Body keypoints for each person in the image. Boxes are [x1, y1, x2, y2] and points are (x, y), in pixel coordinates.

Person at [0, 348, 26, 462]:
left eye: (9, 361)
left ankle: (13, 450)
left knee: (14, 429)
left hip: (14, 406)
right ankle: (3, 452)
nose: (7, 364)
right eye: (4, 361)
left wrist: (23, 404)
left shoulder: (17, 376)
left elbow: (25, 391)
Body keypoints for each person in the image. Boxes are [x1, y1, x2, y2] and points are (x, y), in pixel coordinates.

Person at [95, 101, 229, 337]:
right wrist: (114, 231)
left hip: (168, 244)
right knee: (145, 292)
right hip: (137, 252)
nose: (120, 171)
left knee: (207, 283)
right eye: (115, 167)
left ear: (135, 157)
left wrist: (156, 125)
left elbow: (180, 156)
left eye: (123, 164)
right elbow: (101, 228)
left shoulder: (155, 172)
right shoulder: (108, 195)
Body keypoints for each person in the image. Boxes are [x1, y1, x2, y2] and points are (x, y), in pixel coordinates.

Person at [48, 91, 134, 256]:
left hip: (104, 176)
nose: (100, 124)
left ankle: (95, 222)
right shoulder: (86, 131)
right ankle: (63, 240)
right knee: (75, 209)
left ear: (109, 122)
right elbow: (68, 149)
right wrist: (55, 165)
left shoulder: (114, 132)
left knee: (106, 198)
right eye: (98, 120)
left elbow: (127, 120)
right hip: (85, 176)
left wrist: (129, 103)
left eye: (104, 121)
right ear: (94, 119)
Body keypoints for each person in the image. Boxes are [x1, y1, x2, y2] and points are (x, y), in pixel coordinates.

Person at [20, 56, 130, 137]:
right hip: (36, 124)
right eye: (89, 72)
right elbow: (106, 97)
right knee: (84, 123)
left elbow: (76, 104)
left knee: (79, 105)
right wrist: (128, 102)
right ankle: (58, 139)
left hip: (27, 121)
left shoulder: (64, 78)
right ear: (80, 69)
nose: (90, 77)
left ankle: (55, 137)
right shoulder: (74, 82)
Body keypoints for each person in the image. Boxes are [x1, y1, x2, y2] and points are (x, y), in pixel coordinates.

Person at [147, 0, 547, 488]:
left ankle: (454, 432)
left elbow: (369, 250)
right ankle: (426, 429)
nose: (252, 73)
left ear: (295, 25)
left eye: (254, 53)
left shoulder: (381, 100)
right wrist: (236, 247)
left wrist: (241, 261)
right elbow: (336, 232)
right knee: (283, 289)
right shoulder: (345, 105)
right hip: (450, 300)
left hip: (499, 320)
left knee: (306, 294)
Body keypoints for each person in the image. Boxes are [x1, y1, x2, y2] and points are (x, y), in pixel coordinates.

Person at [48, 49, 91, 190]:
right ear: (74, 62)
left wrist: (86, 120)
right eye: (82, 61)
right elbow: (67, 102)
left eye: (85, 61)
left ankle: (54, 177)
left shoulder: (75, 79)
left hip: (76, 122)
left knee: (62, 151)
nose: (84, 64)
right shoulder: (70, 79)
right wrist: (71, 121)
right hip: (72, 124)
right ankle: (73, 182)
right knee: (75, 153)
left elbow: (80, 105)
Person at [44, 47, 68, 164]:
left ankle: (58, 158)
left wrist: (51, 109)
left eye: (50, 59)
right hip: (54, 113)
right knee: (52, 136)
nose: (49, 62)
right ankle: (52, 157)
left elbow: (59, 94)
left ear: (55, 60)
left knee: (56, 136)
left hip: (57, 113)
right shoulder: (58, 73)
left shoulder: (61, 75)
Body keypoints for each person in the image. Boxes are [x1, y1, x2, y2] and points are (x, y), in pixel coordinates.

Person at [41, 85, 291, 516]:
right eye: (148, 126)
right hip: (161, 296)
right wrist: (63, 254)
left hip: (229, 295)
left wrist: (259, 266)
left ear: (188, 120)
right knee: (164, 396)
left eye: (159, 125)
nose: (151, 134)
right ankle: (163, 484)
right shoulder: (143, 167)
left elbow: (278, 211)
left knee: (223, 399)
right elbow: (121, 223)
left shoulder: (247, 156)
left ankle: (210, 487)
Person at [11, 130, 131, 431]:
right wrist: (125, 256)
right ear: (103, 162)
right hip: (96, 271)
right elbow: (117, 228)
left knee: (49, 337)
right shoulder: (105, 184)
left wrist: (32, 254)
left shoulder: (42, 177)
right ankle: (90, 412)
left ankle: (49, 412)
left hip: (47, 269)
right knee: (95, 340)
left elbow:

=======

» About this exercise:
Tell how many lines in the entries above include the word "nose", and respond with the number alone.

» Response to this exercise:
8